• Work instruction: Give the count of lines in the data that include the string "sich", with no added remarks.

• The input:

--- --- ---

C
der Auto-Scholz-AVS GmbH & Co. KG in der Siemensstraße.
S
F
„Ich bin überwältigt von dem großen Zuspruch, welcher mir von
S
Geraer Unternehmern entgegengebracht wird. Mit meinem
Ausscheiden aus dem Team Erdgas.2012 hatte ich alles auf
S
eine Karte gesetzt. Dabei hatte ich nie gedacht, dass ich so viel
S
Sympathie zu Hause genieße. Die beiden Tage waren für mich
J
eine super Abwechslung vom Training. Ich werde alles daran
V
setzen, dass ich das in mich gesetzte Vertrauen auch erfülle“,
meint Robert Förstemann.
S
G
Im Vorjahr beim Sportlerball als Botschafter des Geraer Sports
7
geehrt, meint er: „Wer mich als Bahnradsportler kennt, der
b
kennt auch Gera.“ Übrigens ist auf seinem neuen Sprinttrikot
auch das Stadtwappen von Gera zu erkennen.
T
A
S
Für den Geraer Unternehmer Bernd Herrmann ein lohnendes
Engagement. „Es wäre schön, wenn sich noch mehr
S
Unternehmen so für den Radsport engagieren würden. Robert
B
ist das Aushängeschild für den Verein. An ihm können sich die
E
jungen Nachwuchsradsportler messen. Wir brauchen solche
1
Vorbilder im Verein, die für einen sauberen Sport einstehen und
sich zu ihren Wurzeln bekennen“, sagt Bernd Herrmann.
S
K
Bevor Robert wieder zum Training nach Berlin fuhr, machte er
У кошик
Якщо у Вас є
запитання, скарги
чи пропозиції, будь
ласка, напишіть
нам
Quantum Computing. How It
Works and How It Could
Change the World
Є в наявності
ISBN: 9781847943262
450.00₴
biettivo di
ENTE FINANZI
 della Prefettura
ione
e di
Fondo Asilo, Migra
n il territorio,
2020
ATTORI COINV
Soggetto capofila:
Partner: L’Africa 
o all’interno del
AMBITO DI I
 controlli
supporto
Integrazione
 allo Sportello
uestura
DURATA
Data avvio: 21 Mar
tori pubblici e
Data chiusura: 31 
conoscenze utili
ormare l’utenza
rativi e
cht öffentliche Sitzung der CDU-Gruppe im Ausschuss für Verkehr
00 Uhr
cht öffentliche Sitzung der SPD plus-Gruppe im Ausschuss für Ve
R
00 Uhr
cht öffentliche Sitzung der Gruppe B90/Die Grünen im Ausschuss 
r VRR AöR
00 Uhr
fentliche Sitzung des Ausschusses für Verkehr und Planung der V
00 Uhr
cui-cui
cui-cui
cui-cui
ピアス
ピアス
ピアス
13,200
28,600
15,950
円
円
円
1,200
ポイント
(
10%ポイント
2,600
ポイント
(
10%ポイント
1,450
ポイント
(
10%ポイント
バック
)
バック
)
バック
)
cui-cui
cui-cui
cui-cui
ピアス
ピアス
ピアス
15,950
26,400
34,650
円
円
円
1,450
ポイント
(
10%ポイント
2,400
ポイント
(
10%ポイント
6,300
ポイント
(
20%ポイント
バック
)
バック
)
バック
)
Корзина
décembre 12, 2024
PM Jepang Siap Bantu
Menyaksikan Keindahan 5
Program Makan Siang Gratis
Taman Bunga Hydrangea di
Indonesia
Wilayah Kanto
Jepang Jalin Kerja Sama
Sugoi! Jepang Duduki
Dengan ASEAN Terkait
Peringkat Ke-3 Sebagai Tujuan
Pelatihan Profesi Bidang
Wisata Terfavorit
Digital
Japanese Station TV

--- --- ---

• Answer to this task: 3